(Saved entries)
----

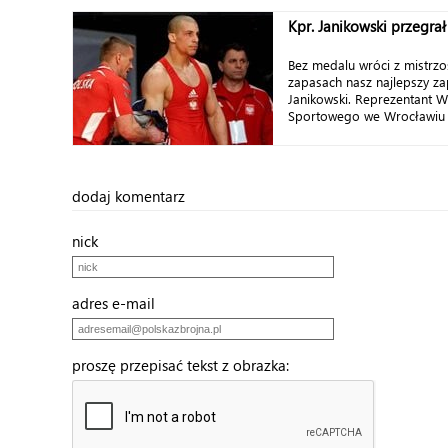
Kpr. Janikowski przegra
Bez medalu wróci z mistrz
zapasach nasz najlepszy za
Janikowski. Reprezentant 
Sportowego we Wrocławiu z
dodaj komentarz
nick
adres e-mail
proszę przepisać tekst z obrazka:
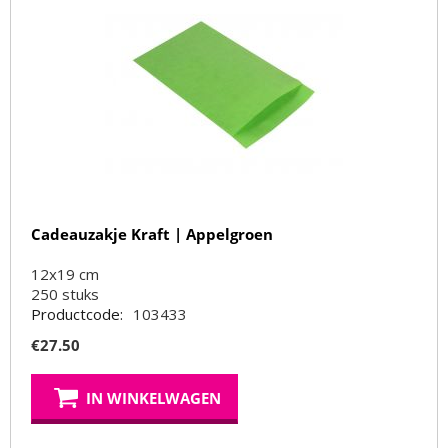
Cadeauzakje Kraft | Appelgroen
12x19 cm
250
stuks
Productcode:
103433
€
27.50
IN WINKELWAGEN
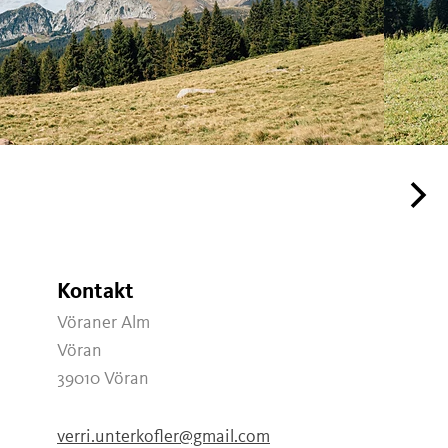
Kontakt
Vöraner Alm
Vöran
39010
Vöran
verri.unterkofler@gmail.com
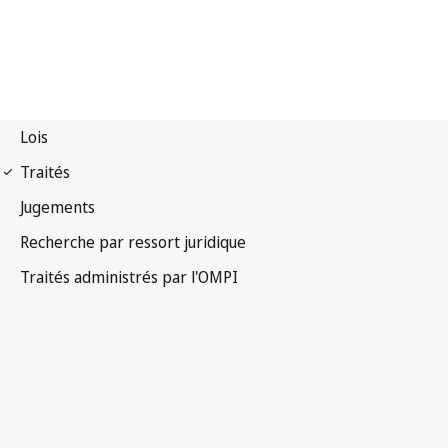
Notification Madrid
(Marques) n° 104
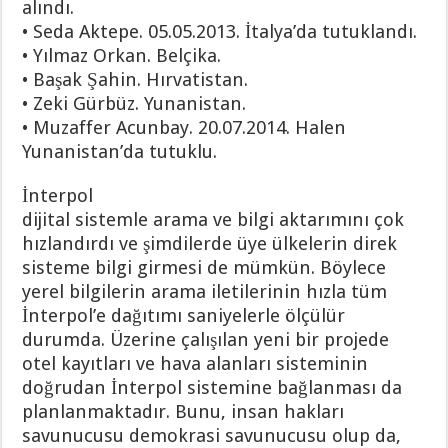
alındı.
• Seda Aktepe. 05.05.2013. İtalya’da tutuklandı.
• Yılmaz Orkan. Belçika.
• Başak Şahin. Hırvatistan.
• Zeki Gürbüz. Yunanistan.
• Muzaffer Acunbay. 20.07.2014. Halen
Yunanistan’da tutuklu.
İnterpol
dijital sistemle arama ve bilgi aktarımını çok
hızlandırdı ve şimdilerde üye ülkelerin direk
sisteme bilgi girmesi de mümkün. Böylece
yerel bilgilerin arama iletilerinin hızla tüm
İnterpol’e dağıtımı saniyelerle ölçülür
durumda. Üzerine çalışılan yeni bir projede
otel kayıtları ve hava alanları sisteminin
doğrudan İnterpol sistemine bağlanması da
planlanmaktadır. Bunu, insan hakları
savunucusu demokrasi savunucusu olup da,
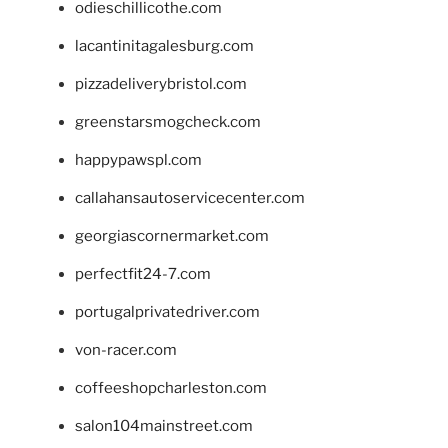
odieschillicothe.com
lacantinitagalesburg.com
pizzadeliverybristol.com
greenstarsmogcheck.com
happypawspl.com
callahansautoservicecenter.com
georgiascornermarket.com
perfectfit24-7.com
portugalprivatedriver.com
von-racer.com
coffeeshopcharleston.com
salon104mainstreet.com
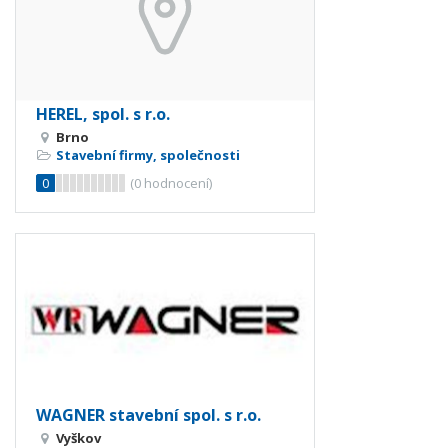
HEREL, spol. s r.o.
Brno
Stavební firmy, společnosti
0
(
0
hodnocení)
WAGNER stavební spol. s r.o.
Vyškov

----

**What to produce:**
Each line of the data that holds the word "Janikowski" should be copied.

**Result of the task:**
Kpr. Janikowski przegra
Janikowski. Reprezentant 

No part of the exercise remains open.